* **About this exercise**:
Everything in the entries below should be restated exactly, except for the pictures.

* **Information provided**:
---

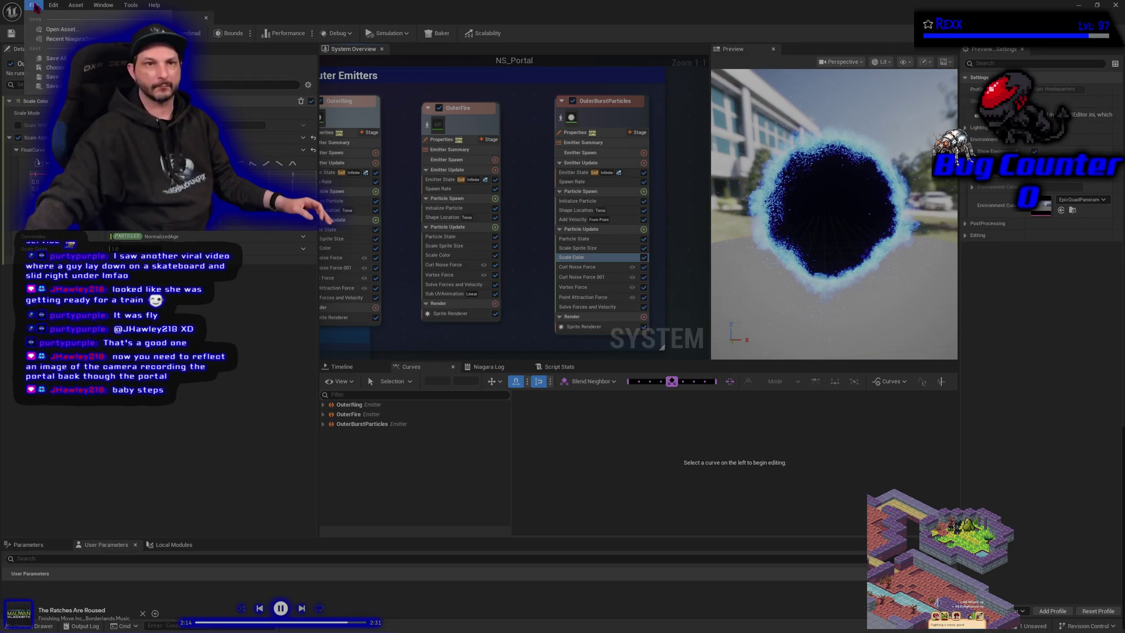
{"action": "left_click", "coordinate": [54, 58]}
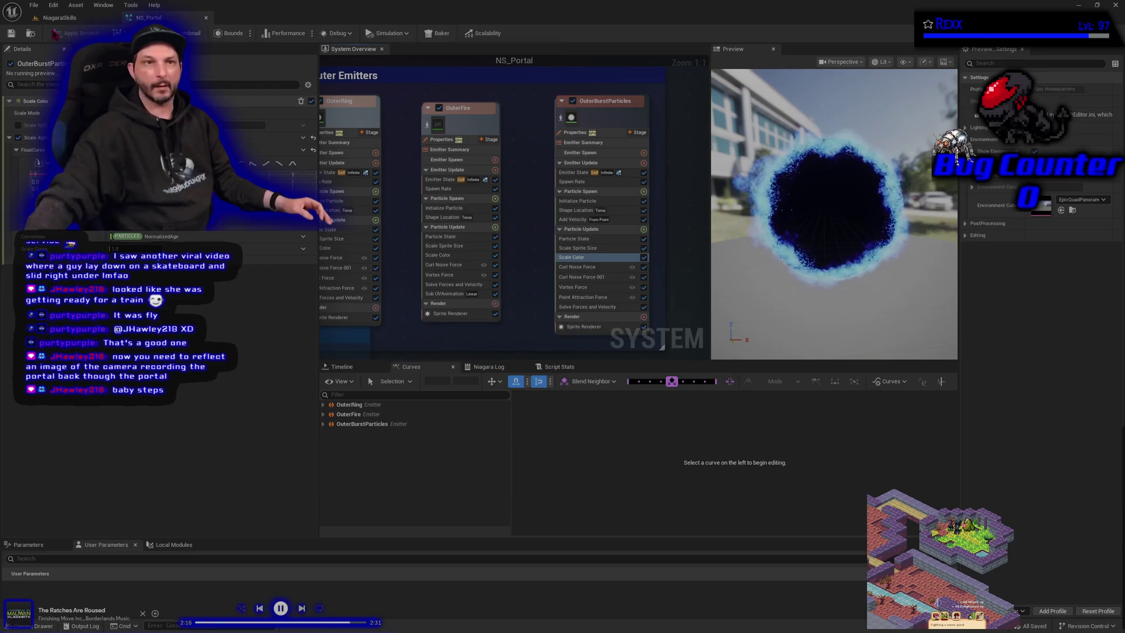
{"action": "left_click", "coordinate": [54, 19]}
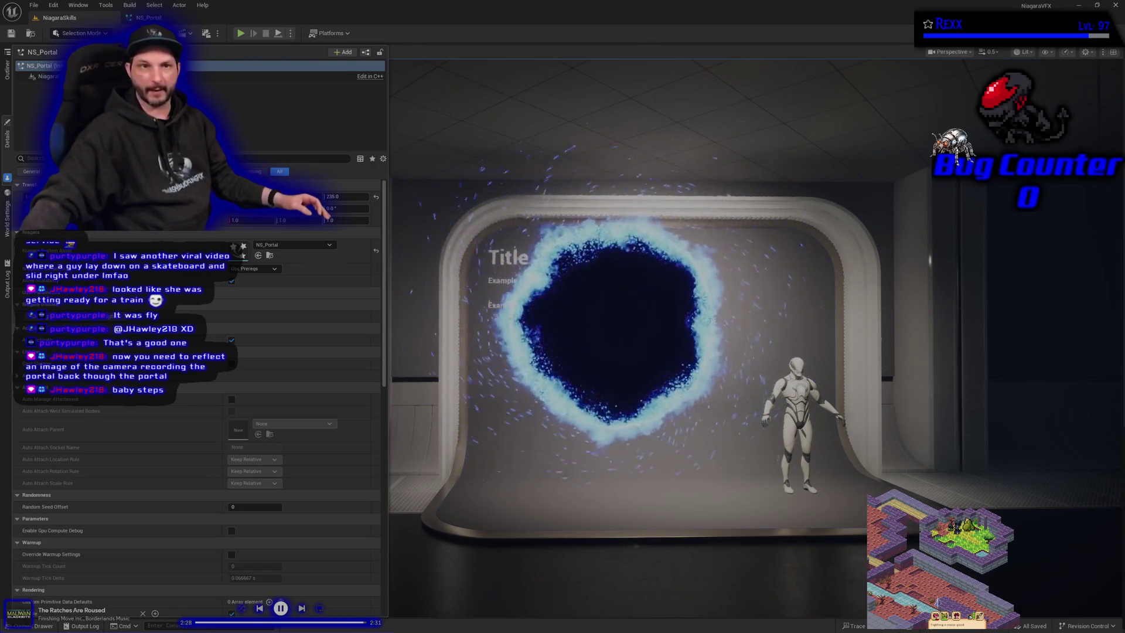
Step: Reopen NS_Portal with Ctrl+E and select the OuterBurstParticles emitter to show its settings
{"action": "key", "text": "ctrl+e"}
{"action": "mouse_move", "coordinate": [517, 252]}
{"action": "left_mouse_down"}
{"action": "mouse_move", "coordinate": [431, 289]}
{"action": "mouse_move", "coordinate": [384, 266]}
{"action": "left_mouse_up"}
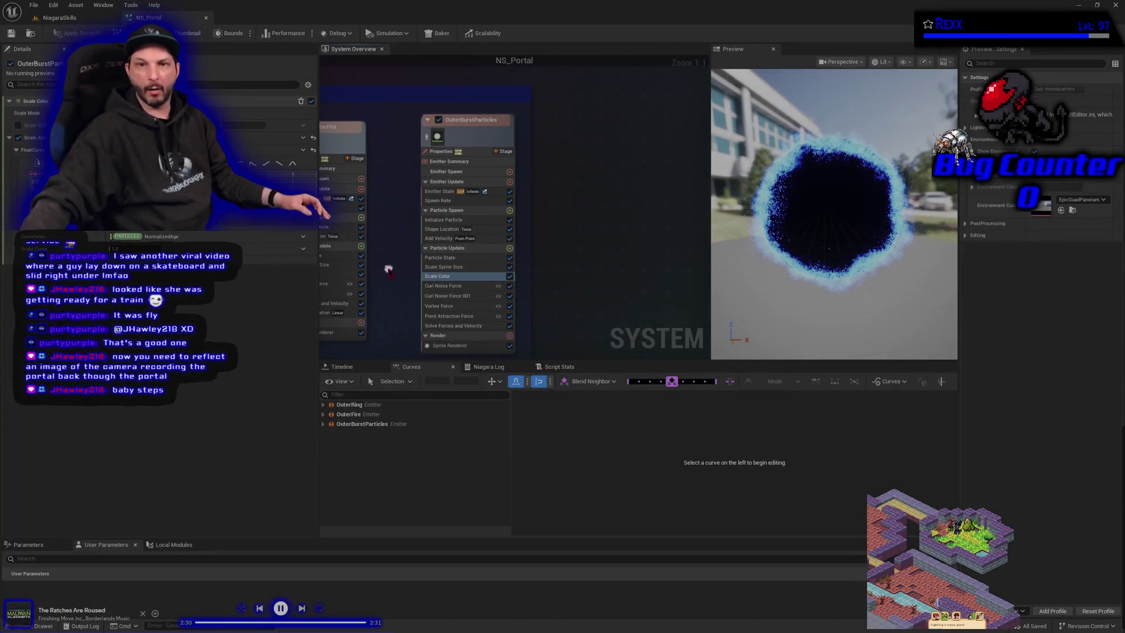
{"action": "left_click", "coordinate": [491, 132]}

---

* **Written solution**:
{"action": "left_click", "coordinate": [54, 58]}
{"action": "left_click", "coordinate": [54, 19]}
Step: Reopen NS_Portal with Ctrl+E and select the OuterBurstParticles emitter to show its settings
{"action": "key", "text": "ctrl+e"}
{"action": "mouse_move", "coordinate": [517, 252]}
{"action": "left_mouse_down"}
{"action": "mouse_move", "coordinate": [431, 289]}
{"action": "mouse_move", "coordinate": [384, 266]}
{"action": "left_mouse_up"}
{"action": "left_click", "coordinate": [491, 132]}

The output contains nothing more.